The method we use for solving these equations is basically the same as what we do for a single PDE. Letting $u_{i} = u (x_{i}, t)$ and $S_{i} = S (x_{i}, t)$ , the analogous approximation to $(13)$ is

$\begin{matrix} (26) & \frac{d u_{i}}{d t} + \frac{1}{V_{i}} \sum_{σ \in E_{i}} [Q {(x_{σ}, t, t, α_{k (σ)} x_{σ} + β_{k (σ)} y_{σ} + γ_{k})}^{T} {\hat{n}}_{σ}] L_{σ} = S_{i}, \end{matrix}$

where $α_{k (σ)}$ , $β_{k (σ)}$ , and $γ_{k}$ are the vectors of coefficients from $(12)$ , e.g.

$α_{k (σ)} = s_{k (σ), 11} u_{k 1} + s_{k (σ), 12} u_{k 2} + s_{k (σ), 13} u_{k 3} .$

where $u_{k i} = u (x_{k i}, t)$ and $s_{k (σ), i j}$ are the elements of $S_{k (σ)}$ . The only difference between $(26)$ and $(13)$ is that we now have a vector of PDEs rather than a single PDE. The procedure for computing the contribution from each edge is the same as before, except that we now have to loop over each PDE in the system.
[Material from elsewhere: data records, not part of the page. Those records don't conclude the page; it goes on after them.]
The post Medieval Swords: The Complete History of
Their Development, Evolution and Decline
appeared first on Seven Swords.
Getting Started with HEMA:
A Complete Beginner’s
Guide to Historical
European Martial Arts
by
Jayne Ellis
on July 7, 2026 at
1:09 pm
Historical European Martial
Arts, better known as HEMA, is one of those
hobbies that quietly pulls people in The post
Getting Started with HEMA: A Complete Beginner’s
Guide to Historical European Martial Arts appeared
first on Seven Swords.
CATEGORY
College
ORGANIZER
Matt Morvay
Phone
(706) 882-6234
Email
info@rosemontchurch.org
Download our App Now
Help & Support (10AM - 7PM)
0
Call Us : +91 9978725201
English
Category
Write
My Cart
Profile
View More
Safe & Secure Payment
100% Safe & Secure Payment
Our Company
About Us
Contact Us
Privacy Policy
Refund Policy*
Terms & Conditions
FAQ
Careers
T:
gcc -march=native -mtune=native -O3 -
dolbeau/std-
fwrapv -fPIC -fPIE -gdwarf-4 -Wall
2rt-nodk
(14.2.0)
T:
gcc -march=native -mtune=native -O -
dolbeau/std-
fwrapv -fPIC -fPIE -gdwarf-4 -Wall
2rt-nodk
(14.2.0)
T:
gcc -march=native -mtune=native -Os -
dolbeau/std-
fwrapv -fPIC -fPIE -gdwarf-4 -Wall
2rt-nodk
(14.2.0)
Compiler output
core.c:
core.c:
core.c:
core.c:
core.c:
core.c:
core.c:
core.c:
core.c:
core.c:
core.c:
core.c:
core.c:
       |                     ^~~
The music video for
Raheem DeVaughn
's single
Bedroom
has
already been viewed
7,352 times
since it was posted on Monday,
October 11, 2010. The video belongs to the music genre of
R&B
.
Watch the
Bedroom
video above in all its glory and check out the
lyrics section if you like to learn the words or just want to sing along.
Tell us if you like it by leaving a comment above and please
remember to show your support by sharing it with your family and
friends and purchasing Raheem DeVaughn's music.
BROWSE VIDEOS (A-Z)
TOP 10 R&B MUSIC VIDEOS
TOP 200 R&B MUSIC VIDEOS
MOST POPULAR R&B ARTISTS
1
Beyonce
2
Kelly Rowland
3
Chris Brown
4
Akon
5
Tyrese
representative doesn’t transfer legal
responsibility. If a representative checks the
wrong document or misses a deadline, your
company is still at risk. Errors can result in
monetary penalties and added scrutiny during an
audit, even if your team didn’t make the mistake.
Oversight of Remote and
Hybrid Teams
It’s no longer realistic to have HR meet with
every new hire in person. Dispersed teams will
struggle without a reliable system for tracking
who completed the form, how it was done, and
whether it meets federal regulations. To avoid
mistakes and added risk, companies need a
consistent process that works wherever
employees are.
In the code, we use a FVMSystem type to represent a system of PDEs, constructed by providing a vector of FVMProblems. The FVMSystem replaces the initial conditions with a matrix initial condition, where the ith column refers to the ith component of the system.

Steady-State Problems

We provide support for steady-state problems, in which case $(1)$ (and similarly for $(22)$ ) becomes

$\begin{matrix} (27) & \nabla \cdot q (x, t, u) = S (x, t, u) . \end{matrix}$

This is solved in exactly the same way, except rootfinding is used and there is no timestepping.

1This is a technical limitation due to how the control volumes are defined. For vertices away from the boundary, the control volume edges do not lie along any of the triangle's edges, which is where we would like to impose Neumann conditions.